Question traditionnelle et inutile car la mémoire se réveille en général une fois arrivé à la maison.
Je range sur le tapis mes achats, bien en ordre pour faciliter l'emballage.
Tout à mon rangement, je ne remarque pas tout de suite, au milieu du brouhaha ambiant, qu'un silence curieux s'est fait.
La caissière me regarde fixement, je me retourne surprise. La file de clients derrière moi s'est tue et tous les yeux me dévisagent. Soudain mal à l'aise et étonnée je suis des yeux leurs regards qui se dirigent vers le tapis et sur mon paquet bien rangé de 14 boites de préservatifs empilées en deux tas droits et hauts. 

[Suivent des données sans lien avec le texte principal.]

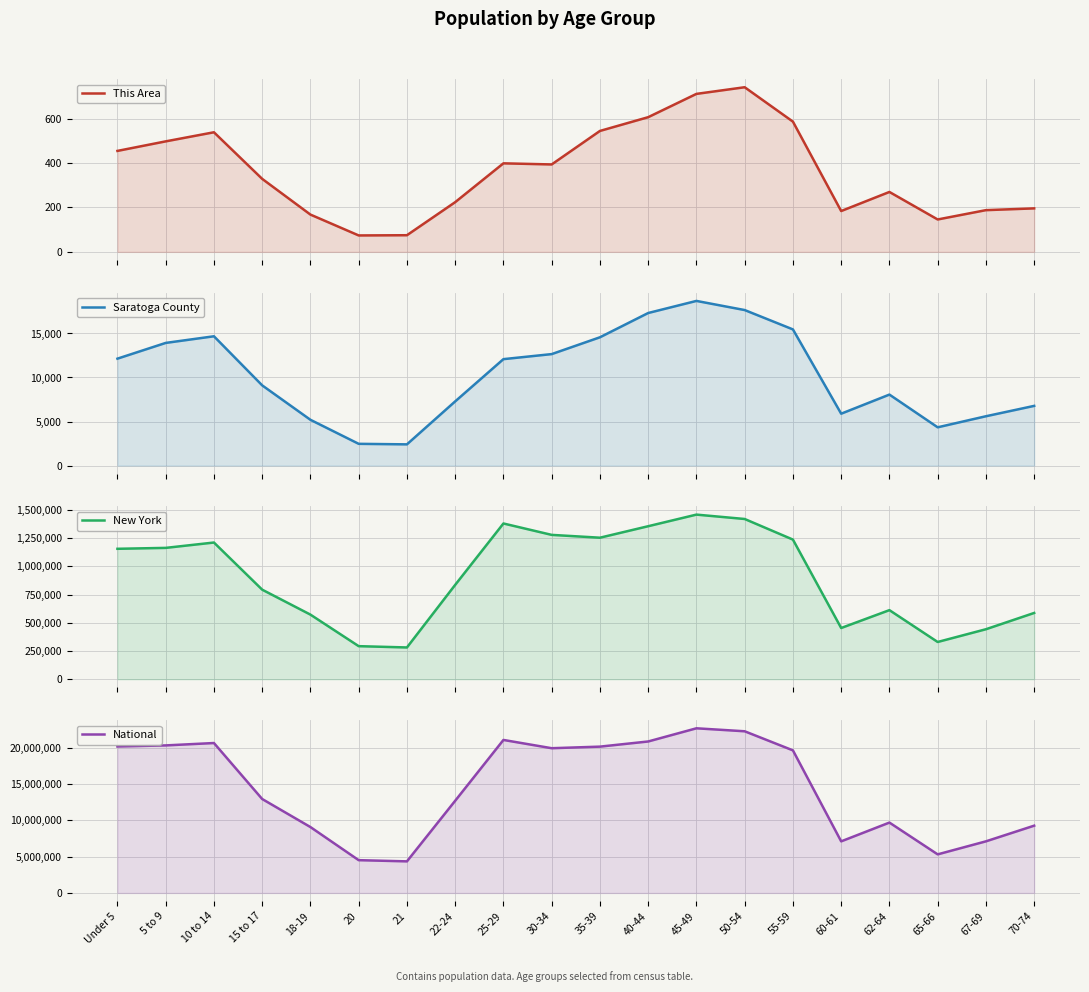

True or false: National and Saratoga County cross at least once.

False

Tous ces regards me clouent, je me sens mortifiée, génée comme au pilori, et alors comme j'en ai l'habitude, je ne montre rien de mon embarras, je fais face à la réprobation et je me sors de ce mauvais pas en annonçant, bravache, avec assurance et avec un petit rire entendu dans la voix :
" oh, non, non, ça n'est pas pour nous, mais non !" 
Je ne saurais jamais pourquoi alors je te trouve utile de préciser :
" ... c'est pour nos enfants !"
Devant tous ces visages stupéfaits, comme sidérés, choqués ou réprobateurs je ne sais, mais qu'importe puisque je ne peux pas effacer mes paroles, pas plus que je ne peux rentrer sous terre.
J'entends une petite voix intérieure me dire, "tais toi". 
JF si peu enclin à m'aider d'habitude et devenu véloce, rapide, efficace, deux temps trois mouvements, tout est plié, rangé, emballé, les sacs remplis, le caddie en désordre, c'est la fuite, le nez à raz du sol, silencieux nous sommes dehors, juste avant l'explosion dans la voiture :
" La honte, la honte, tu peux pas la fermer, t'en rates pas une ! n'importe quoi ! je ne reviens plus ici, jamais, t'entends ? t'as vu comment ils nous regardaient ? j'espère qu'il n'y avait personne qui connait ma mère ! "
Je n'ai rien à répondre, je me contente de mettre la radio, Carlos braille " big bisous" et je reprends avec lui, "big bisous"
Merci Carlos, vas-y chante, chante plus fort, "big bisous"... 
"Big bisous" je chante aussi fort que Carlos mais pas bien longtemps car très vite je ne peux plus articuler un mot puisque vient l'inévitable crise de fou rire irrépressible, pliée sur moi-même, secouée de spasmes je ris à en perdre le souffle, mon mari qui rit aussi, me pousse gentiment pour prendre le volant. 

Après une gaffe, on se tait, il ne faut jamais se justifier, à moins d'y être contraint par la force.